WHAT YOU NEED TO DO>
In the records below, the lines between the one holding "focal_35mm: 123" and the one holding "focal_mm: 1.74", inclusive, are to be transcribed exactly; no pictures are to be included.

[Images with lens parameters]
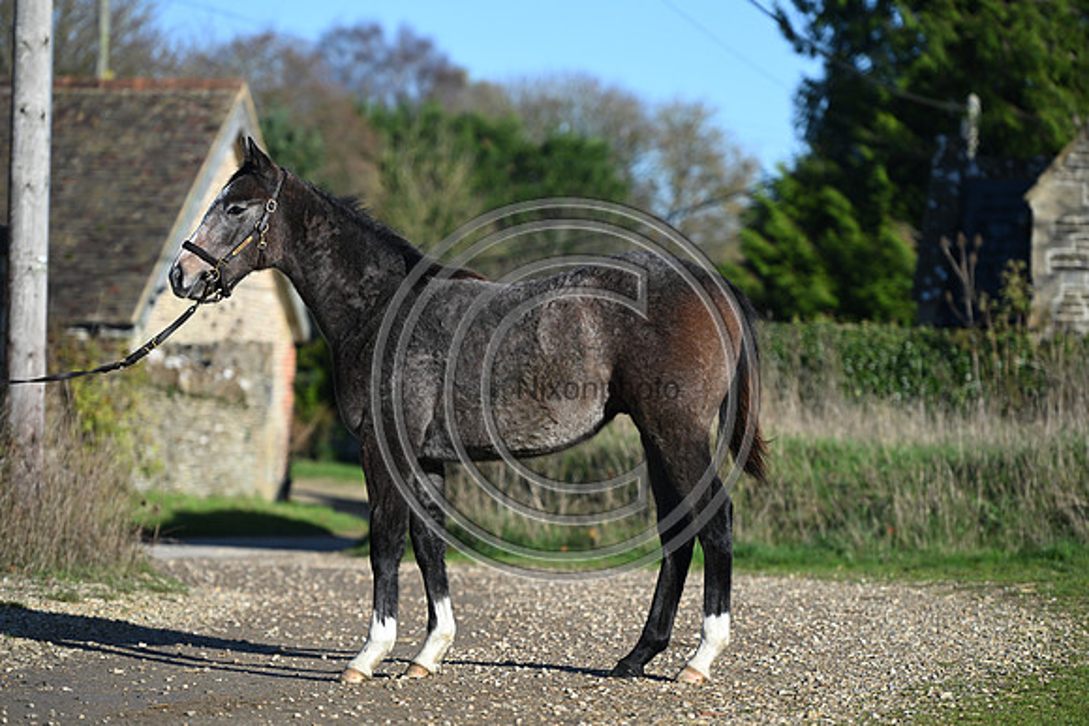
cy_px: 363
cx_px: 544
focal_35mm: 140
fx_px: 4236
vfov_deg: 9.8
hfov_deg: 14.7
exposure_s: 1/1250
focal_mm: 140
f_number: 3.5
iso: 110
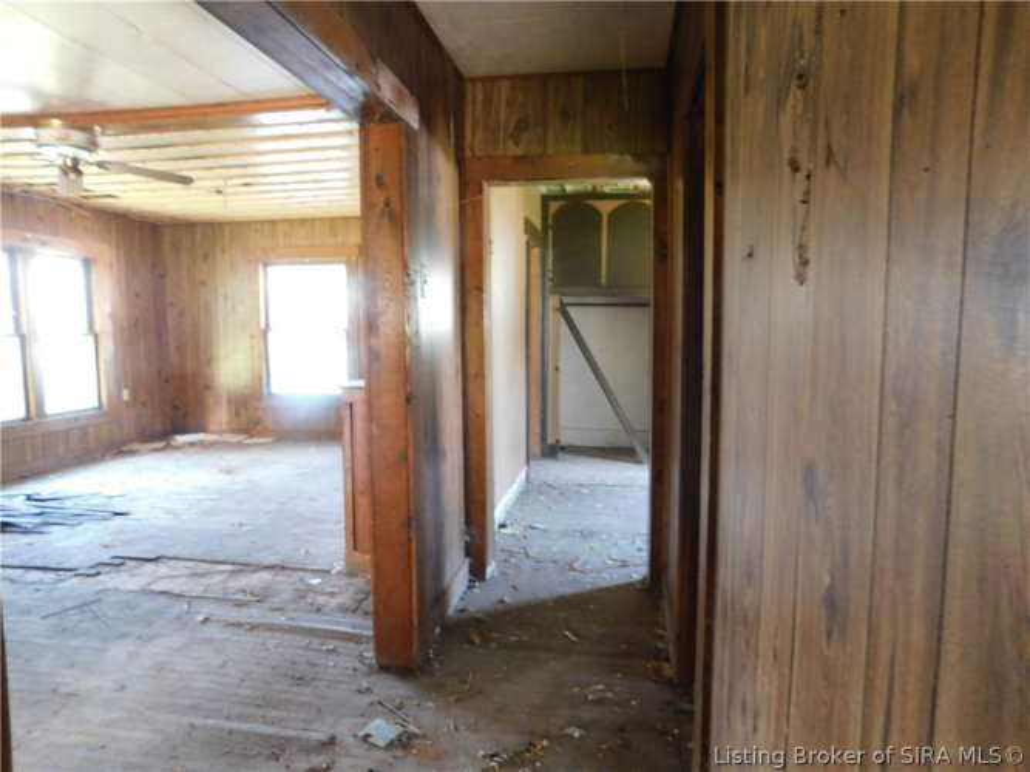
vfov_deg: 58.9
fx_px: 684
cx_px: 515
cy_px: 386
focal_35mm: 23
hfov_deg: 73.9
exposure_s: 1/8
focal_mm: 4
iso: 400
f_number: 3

--

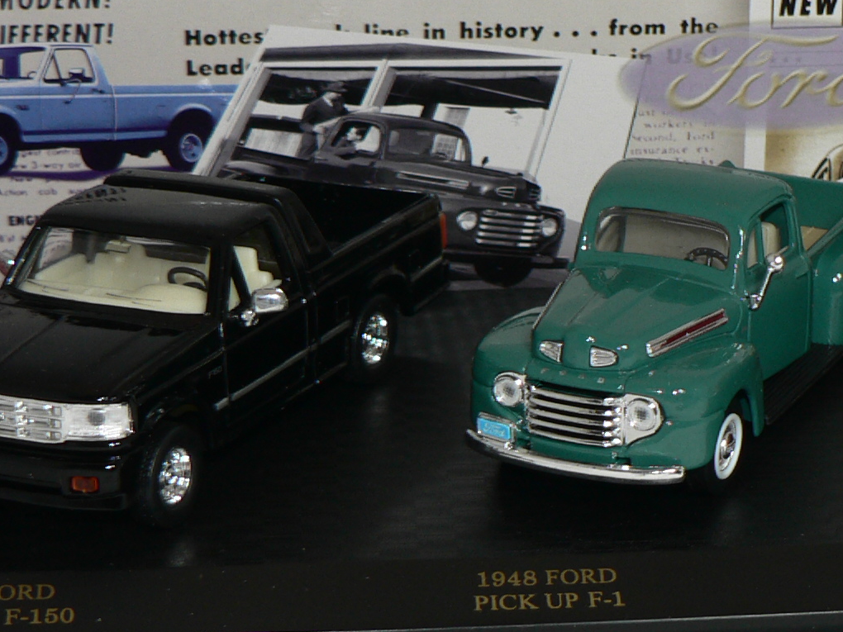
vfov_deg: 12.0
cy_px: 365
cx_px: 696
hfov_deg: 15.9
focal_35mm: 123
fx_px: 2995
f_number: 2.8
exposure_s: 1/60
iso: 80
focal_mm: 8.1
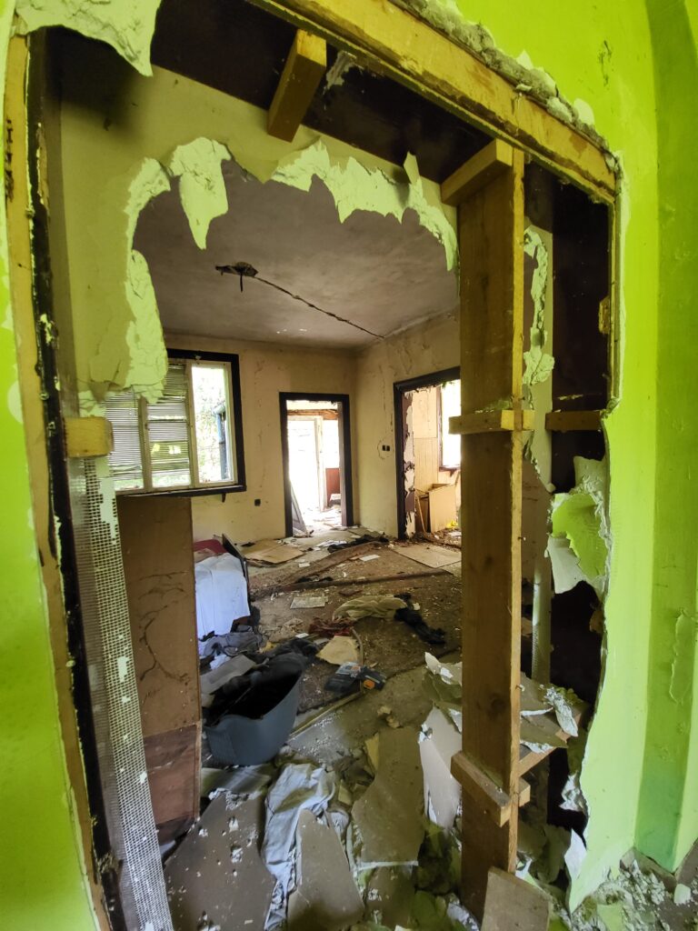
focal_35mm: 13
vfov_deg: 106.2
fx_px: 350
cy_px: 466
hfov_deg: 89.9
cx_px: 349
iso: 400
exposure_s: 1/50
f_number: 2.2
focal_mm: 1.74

RESPONSE BELOW>
focal_35mm: 123
fx_px: 2995
f_number: 2.8
exposure_s: 1/60
iso: 80
focal_mm: 8.1
focal_35mm: 13
vfov_deg: 106.2
fx_px: 350
cy_px: 466
hfov_deg: 89.9
cx_px: 349
iso: 400
exposure_s: 1/50
f_number: 2.2
focal_mm: 1.74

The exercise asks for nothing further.